D. Overcoming a poverty of stewardship. Alleviating poverty brings more than just the goal to relieve current suffering; it is to carefully rebuild a person until he is self-sufficient. That is what makes the story of Robert Lavelle, Christian banker and real estate broker in one of America’s most forgotten places, the inner city, so exciting. Here is his story:

“People tell me, ‘You're crazy, man.’ says Lavelle, but I have to do it.” He is referring to his savings and loan and real estate operations in Pittsburgh's Hill District, an area where wrecking ball, drug dealer, and welfare check are a way of life. Many of Lavelle's bank loans go to people who would be unable to obtain credit elsewhere. Though federal regulators and others have urged him to move to a “better” location, Lavelle refuses.
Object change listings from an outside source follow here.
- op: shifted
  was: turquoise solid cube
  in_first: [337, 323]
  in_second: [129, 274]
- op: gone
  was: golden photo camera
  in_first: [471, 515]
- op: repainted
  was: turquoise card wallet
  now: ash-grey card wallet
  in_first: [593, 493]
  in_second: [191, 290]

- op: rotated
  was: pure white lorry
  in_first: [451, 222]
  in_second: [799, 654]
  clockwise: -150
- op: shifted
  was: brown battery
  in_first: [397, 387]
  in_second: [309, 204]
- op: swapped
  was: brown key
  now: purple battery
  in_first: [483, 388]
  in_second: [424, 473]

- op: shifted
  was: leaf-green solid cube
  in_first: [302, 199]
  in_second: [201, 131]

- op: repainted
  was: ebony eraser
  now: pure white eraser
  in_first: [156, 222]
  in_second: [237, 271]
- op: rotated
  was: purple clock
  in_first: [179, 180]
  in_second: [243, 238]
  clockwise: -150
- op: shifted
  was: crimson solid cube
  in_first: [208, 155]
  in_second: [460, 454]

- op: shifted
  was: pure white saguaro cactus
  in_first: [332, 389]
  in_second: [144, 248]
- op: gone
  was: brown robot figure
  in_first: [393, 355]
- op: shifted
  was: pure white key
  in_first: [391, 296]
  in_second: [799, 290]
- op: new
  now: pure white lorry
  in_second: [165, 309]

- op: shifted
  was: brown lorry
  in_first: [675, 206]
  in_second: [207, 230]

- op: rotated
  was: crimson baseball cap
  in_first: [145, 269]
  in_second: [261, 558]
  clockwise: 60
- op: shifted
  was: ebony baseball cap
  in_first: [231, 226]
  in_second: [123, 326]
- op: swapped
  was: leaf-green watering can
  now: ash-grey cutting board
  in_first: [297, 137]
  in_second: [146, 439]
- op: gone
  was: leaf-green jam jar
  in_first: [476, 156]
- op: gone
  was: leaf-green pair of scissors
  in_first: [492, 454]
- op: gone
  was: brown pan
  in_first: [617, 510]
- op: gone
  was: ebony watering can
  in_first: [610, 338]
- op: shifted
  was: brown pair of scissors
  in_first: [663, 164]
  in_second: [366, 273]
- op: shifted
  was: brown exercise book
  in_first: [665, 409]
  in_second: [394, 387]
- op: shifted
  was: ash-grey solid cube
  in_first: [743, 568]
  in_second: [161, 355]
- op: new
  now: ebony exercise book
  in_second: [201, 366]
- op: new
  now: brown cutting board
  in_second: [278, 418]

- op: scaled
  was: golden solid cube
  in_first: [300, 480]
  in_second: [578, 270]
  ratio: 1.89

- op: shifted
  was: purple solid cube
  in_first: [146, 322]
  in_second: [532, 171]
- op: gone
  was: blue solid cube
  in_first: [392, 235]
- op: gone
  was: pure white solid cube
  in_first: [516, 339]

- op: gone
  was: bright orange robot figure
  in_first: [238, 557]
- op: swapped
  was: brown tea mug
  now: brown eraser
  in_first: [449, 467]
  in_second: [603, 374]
Dwelling House Savings and Loan goes further than providing financial loans, however, for Lavelle takes a personal interest in his clients. If they fall behind in payments, he visits their homes to help them figure out budgets and challenges them to set an example of financial responsibility for their children. This appeal to self-respect and accountability is the key to helping needy people, he says. It is the only way to break the cycle of their poverty. Handouts enslaved people. Teaching them how to manage and extend their resources helps to set them free.

Lavell doesn't have much faith in government programs. “Government is limited in what it can do,” he says. “It primarily just perpetuates itself. But when we provide the means for the poor and minorities, the economics of their neighborhoods change from dope, numbers prostitution, pimping, and loan sharking to home ownership, good city services, police, and garbage collection, quality schools viable businesses and jobs.”

Lavelle, who lives within walking distance of his office, is quick to tell his clients about spiritual freedom as well, but his faith is most evident by what he does, not by what he says. “For me.” he says, “being a Christian is a matter of obedience and that means helping people in need as the Holy Spirit leads. Lavelle explains his little platoon of upside-down banking business in terms of the Good Samaritan: the people in the inner city are lying by the roadside wounded by economic hardship; they don't even know how to help themselves. Meanwhile, he says there are a lot of good church people passing by on the other side. “Someone needs to stop and take a risk,” he says, “and who better to do that than a banker?”

I want to close with just one more thought. Even when it is true that poverty or suffering is self-inflicted, no Christian can shut his heart to the anguish and hardship of being poor. Honest Christians know “I am only where I am by the sheer unmerited mercy of God.” As those who daily drink from a fountain of grace poured out to us by God a life poured out in deeds of mercy for the poor is the only possible fitting response. So, may we each contemplate this question, “What are you doing about the misery of the poor in the cities of our land?”

Questions for Guiding the Rising Generation to think about this material.

  1. What is the biblical case for Christians being very engaged with alleviating the poverty and other suffering in our cities?
  2. What would you say to a church leader who said Jesus’ mission for us is to preach the gospel not feed the hungry?
  3. What flaws of progressive ideology’s approach to poverty most stood out to you?
  4. How would you make the case that the true causes of poverty—the breaking of harmony between us and ourselves, each other, God, and creation can best be achieved by the church?